§ **Trecho para leitura**
################

O leitor André Castello Branco Colotto, do escritório Castello Branco, Lobosco, Gama e Zambo Advogados, entendendo haver "uma questão gramatical interessante" em fragmento de uma das edições do Migalhas, remeteu o seguinte texto, em consulta ao festejado autor de Gramatigalhas:
"Os nomes próprios têm plural? Sim, têm, vide o clássico de Eça de Queiroz, 'Os Maias'. Então, o correto seria 'para os Mesquitas' no seguinte excerto do Migalhas?:
"Para os Mesquita, "os problemas éticos e jurídicos levantados pela regulamentação da Lei do Abate são muito maiores do que os benefícios que essa medida extrema pode trazer"."
1) Os nomes próprios – quer marcas, quer prenomes, quer sobrenomes – seguem as mesmas regras dos nomes comuns, no que concerne a sua flexão para o plural: os Alvins, os Andrades, os Cadilacs, os Josés, Os Maias, os Ômegas, os Rafaéis, as Ritas, os Sandovais.1 Exs.:
a) “As Madalenas, as Salomés, as Jacobes também se chamavam Marias” (Padre Antônio Vieira).

################

§ **Dados**

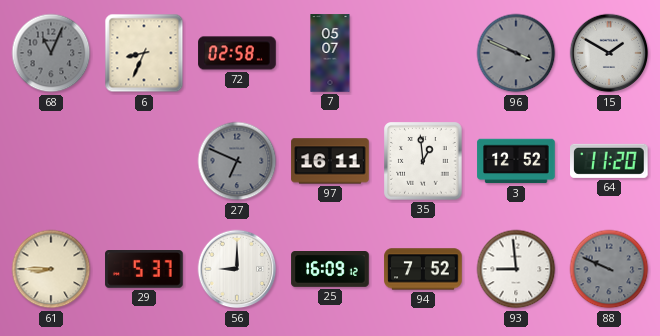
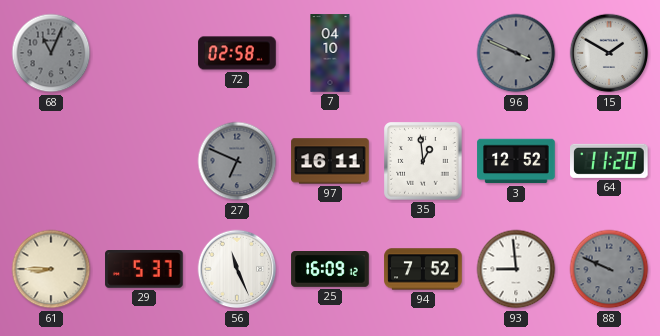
6: 8:34 -> none
7: 05:07 -> 04:10
56: 9:00 -> 11:26
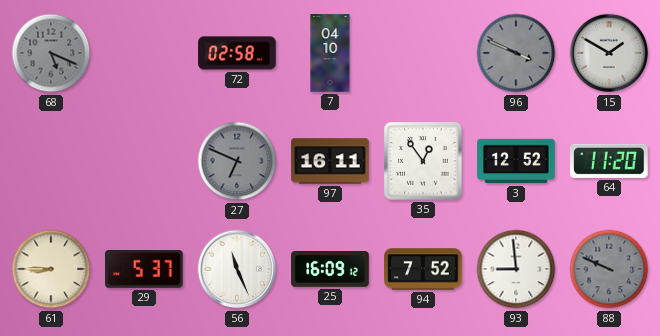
68: 11:04 -> 5:19
35: 12:59 -> 12:54
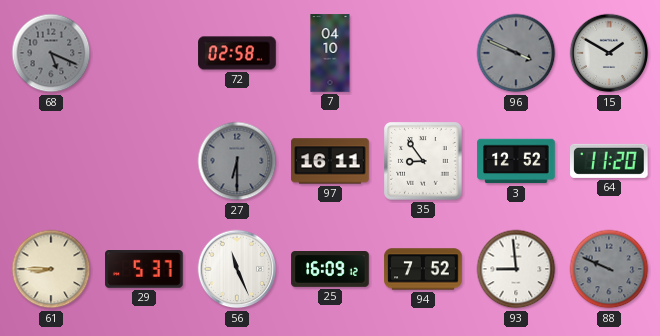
27: 6:49 -> 6:30
35: 12:54 -> 8:54
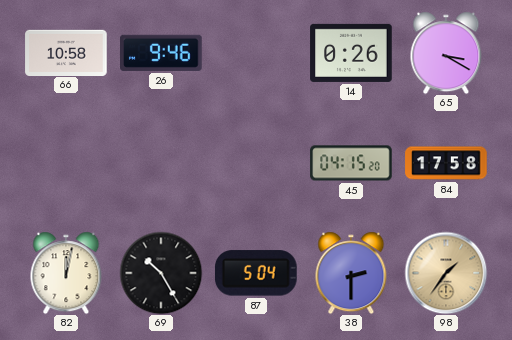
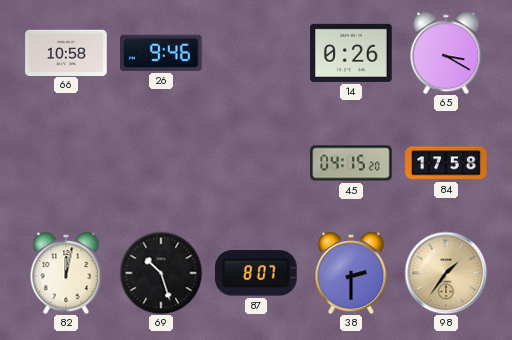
69: 10:25 -> 10:27
87: 5:04 -> 8:07
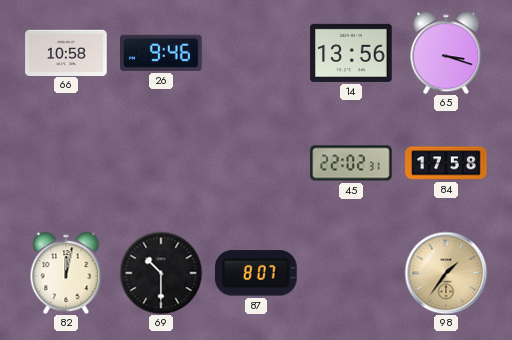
14: 0:26 -> 13:56
65: 3:20 -> 3:18
45: 04:15 -> 22:02
69: 10:27 -> 10:30
38: 2:30 -> none
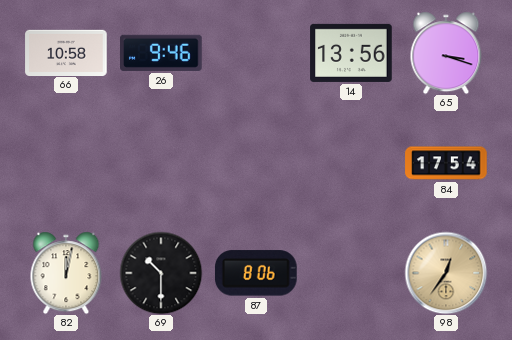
45: 22:02 -> none
84: 17:58 -> 17:54
87: 8:07 -> 8:06
98: 1:36 -> 12:36
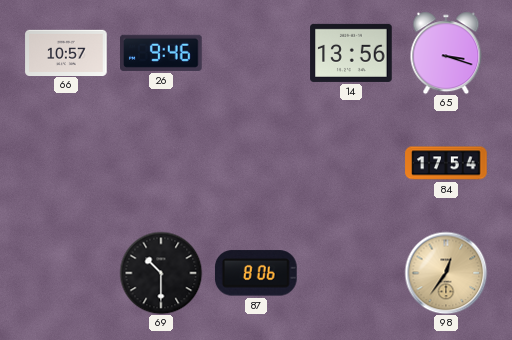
66: 10:58 -> 10:57
82: 12:02 -> none
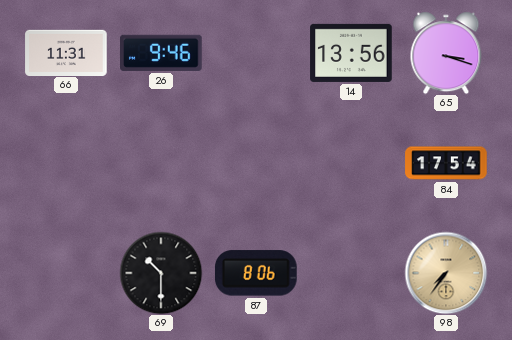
66: 10:57 -> 11:31
98: 12:36 -> 7:36
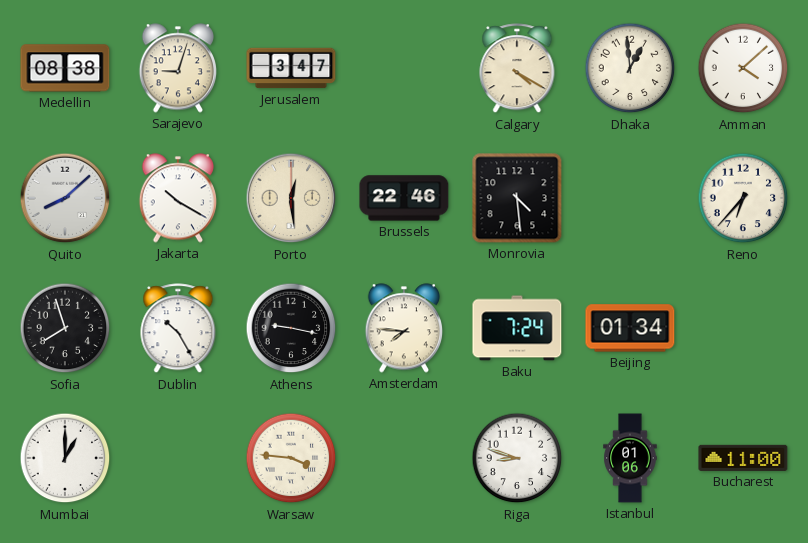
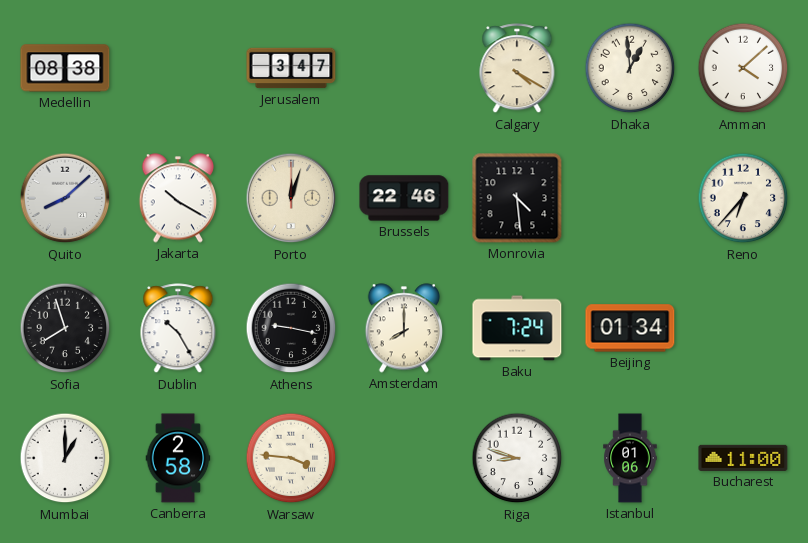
Sarajevo: 9:03 -> none
Porto: 12:29 -> 12:03
Amsterdam: 7:46 -> 8:00
Canberra: none -> 2:58
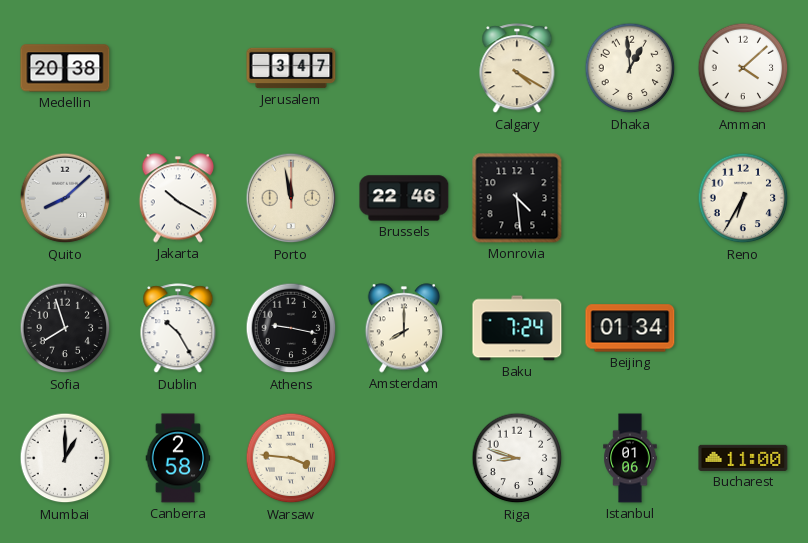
Medellin: 08:38 -> 20:38
Porto: 12:03 -> 11:58
Reno: 6:37 -> 6:35
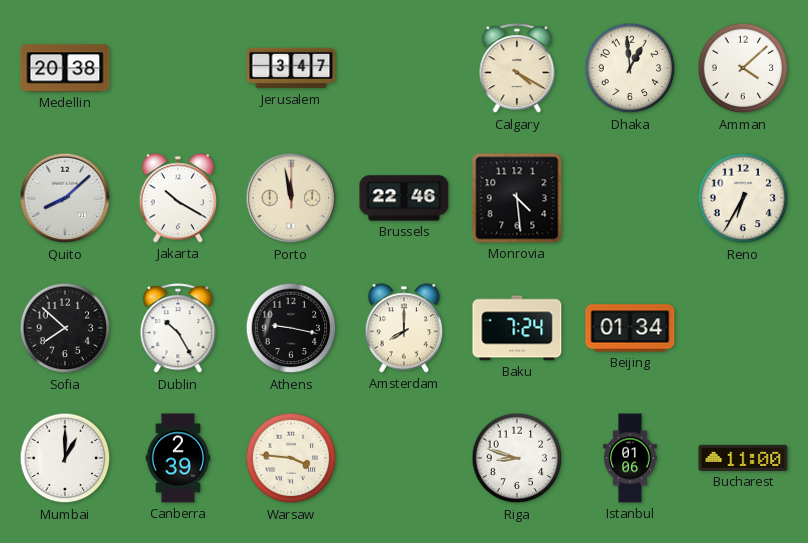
Sofia: 7:57 -> 7:52
Canberra: 2:58 -> 2:39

################

§ **Objetivo da tarefa**
Reescreva de forma mais breve o parágrafo do trecho que começa com "1) Os nomes próprios – quer marcas", mantendo seus fatos principais. Não é preciso consultar a listagem.

§ **Resposta correta**
Os nomes próprios (marcas, prenomes e sobrenomes) fazem o plural pelas mesmas regras dos nomes comuns, por exemplo: os Alvins, os Cadilacs, os Josés, Os Maias, os Rafaéis, as Ritas e os Sandovais.